In questi anni le Fiamme Gialle stanno investendo molto sul settore giovanile. Come mai?
«Per una scelta strategica, abbiamo deciso di investire sui giovani, perché per diversi motivi proprio questo, secondo noi, era uno punti deboli del fondo italiano. Nella passata stagione abbiamo quindi scelto dieci atleti di diverse età sia di genere maschile sia di genere femminile, tutti componenti della squadra nazionale o del gruppo di interesse nazionale, ma abbiamo preso anche alcuni atleti che erano appena fuori dal ranking nazionale, tipo Nicole Monsorno, che era la prima esclusa.

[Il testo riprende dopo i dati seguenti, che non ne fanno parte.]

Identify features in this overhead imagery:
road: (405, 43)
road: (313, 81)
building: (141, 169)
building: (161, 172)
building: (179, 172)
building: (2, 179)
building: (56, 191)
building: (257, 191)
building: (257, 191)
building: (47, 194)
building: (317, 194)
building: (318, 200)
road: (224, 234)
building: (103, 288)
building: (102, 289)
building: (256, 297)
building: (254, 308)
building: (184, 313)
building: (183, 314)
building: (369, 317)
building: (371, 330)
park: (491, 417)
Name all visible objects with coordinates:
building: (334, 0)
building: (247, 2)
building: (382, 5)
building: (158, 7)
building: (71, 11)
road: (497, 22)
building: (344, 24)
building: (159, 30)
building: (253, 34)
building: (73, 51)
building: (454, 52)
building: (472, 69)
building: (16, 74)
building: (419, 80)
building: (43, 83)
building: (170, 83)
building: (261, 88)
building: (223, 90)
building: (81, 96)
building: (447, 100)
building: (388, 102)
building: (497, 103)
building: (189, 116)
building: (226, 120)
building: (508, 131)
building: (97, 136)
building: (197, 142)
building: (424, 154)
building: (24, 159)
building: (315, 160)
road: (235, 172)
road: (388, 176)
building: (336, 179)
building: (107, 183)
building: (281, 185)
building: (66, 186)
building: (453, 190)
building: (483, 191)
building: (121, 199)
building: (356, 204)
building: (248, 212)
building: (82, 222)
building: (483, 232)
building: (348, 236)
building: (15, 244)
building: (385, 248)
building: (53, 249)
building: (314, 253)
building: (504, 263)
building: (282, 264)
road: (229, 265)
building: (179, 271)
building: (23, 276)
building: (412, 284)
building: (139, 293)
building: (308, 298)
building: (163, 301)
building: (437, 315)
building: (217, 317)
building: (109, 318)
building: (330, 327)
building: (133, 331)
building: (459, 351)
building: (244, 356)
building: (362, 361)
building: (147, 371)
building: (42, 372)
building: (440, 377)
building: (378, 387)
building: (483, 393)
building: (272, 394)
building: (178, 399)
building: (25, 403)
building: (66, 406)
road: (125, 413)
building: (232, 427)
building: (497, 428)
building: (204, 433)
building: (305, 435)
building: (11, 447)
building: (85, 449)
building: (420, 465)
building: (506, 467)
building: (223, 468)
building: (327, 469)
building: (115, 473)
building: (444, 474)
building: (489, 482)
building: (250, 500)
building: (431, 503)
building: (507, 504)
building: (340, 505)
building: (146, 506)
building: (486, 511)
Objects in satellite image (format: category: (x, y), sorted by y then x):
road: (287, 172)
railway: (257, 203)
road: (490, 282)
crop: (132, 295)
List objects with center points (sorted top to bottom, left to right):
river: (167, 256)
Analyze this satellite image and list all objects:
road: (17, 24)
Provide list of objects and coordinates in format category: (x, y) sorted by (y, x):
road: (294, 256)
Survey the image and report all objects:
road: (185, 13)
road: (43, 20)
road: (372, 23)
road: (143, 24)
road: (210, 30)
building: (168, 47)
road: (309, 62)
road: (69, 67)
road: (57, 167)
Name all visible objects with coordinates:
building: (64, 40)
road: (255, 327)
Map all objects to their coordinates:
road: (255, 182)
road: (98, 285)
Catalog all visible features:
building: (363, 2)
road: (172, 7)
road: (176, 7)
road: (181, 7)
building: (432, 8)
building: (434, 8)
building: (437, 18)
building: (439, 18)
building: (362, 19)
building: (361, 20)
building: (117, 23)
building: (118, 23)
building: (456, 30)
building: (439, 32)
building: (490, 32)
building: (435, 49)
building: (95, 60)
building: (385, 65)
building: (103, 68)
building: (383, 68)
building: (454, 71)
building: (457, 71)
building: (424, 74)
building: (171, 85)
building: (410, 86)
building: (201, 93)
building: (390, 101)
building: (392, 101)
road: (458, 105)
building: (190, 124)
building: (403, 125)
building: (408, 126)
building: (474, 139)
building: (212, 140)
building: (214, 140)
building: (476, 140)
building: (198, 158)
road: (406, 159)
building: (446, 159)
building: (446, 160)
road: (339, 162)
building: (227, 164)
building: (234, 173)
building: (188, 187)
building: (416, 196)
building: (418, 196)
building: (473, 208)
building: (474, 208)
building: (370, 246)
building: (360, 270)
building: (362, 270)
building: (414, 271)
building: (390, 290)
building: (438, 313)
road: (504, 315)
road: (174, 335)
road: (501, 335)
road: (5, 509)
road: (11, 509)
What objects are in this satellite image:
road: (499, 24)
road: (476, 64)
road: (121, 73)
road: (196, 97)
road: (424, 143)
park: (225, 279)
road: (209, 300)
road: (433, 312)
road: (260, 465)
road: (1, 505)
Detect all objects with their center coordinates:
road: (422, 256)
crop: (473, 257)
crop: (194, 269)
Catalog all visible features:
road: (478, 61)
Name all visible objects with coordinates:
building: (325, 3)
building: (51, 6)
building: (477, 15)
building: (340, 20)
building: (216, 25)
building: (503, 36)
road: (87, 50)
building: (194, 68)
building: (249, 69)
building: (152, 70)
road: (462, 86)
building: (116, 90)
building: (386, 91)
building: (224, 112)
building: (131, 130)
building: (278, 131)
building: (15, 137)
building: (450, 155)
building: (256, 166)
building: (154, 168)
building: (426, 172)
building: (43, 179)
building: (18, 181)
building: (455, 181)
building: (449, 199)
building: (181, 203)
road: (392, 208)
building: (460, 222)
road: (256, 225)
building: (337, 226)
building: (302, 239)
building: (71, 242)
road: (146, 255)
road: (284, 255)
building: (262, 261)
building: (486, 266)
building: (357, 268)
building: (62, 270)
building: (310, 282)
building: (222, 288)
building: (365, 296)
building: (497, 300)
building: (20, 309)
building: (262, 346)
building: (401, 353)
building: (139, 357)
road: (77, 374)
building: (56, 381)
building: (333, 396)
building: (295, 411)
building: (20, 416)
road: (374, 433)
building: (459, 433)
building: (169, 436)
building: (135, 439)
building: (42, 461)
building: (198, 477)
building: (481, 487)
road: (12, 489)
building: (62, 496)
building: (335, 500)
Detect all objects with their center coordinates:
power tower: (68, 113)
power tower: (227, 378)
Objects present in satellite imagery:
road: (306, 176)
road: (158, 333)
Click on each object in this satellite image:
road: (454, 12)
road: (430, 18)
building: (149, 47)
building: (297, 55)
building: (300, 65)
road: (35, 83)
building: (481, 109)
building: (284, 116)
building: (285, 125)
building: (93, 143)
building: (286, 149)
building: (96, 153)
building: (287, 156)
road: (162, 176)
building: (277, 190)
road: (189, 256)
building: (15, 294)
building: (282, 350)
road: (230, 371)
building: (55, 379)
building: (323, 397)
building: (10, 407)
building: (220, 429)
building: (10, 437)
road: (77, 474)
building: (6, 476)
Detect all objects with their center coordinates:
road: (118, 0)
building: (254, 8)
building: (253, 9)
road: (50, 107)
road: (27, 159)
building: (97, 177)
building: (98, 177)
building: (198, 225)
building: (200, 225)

Questi atleti si allenano quasi tutti con la squadra nazionale o con il loro comitato di riferimento, mentre noi supportiamo la loro attività, organizziamo alcuni raduni, oppure per i classe ’97, come la Franchi, che hanno finito il percorso scolastico, abbiamo preferito si allenassero con noi, sempre in sinergia con comitato e sci club. Questo perché una cosa importantissima per questi giovani è che si crei un rapporto di collaborazione tra noi e gli allenatori dei loro comitati e sci club, oppure della nazionale, per avere un percorso condiviso. Inoltre supportiamo questi ragazzi anche economicamente, perché lo sci di fondo costa, e con i materiali, mettendogli a disposizione gli sci preparati dai nostri tecnici. Organizziamo anche dei test di valutazione, grazie a una collaborazione che abbiamo con il CeRISM (Centro di Ricerca Sport Montagna e Salute) di Rovereto, collegato all’Università di Verona, per la valutazione funzionale dei propri atleti. Ci sono alcuni che hanno criticato quanto abbiamo fatto, dicendo che i ragazzi potrebbero fare questo lavoro anche con i comitati, ma ci sono dei passaggi che non gli sarebbero possibili. Un esempio? Abbiamo una caserma al Passo dello Stelvio, che per noi è un importante punto di riferimento e lo sarà anche nella prossima stagione. Lì facciamo raduni estivi e ci appoggiamo alla caserma, mentre un comitato, per esempio, non potrebbe permetterselo, perché i costi risulterebbero troppo elevati».

Perché crescete degli atleti che possono, però, arruolarsi con altri corpi?
«L’arruolamento è un concorso pubblico a titoli, non possiamo decidere chi prendere. Vale per noi e per gli altri, contano i risultati e il numero di arruolamenti che ogni corpo ha a disposizione durante l’anno. Non ci creiamo questo problema, perché il nostro obiettivo è di mettere i ragazzi in condizione di esprimere le loro qualità ed entrare nel meccanismo dello sport. Alla fine, anche se entrano, per esempio, nell’Esercito, siamo contenti, perché significa che abbiamo creato un soggetto interessante per lo sport italiano».
    
Questo lavoro ha già portato i primi risultati positivi?
«Si, moltissimi, perché atleti aggregati con le Fiamme Gialle, sono poi stati arruolati da noi o da altri corpi, come Paolo Ventura, Gaia Vuerich, Mattia Pellegrini o Damiano Lenzi, che è stato nostro aggregato nel corso della sua carriera da fondista. Inoltre, un esempio importante per capire la bontà di questo progetto, è proprio Francesca Franchi, che abbiamo selezionato dopo averla vista in occasione di un test a Predazzo con gli atleti di interesse nazionale. L’abbiamo presa sotto braccio, condiviso il percorso con il suo allenatore e alla fine ci ha ripagati entrando prima nella squadra nazionale e poi vincendo l’argento al Mondiale Juniores. Ora è diventata senior, ma non l’abbandoneremo, perché, per alcuni atleti, riteniamo sia giusto continuare a dare un sostegno anche nel passaggio da junior a senior».

Avete accordi anche con alcuni Comitati?
«Si, abbiamo stretto una collaborazione con il Comitato Trentino e la Provincia Autonoma di Trento. Sosteniamo i loro atleti, anche quelli che sono appena fuori dal gruppo di interesse nazionale».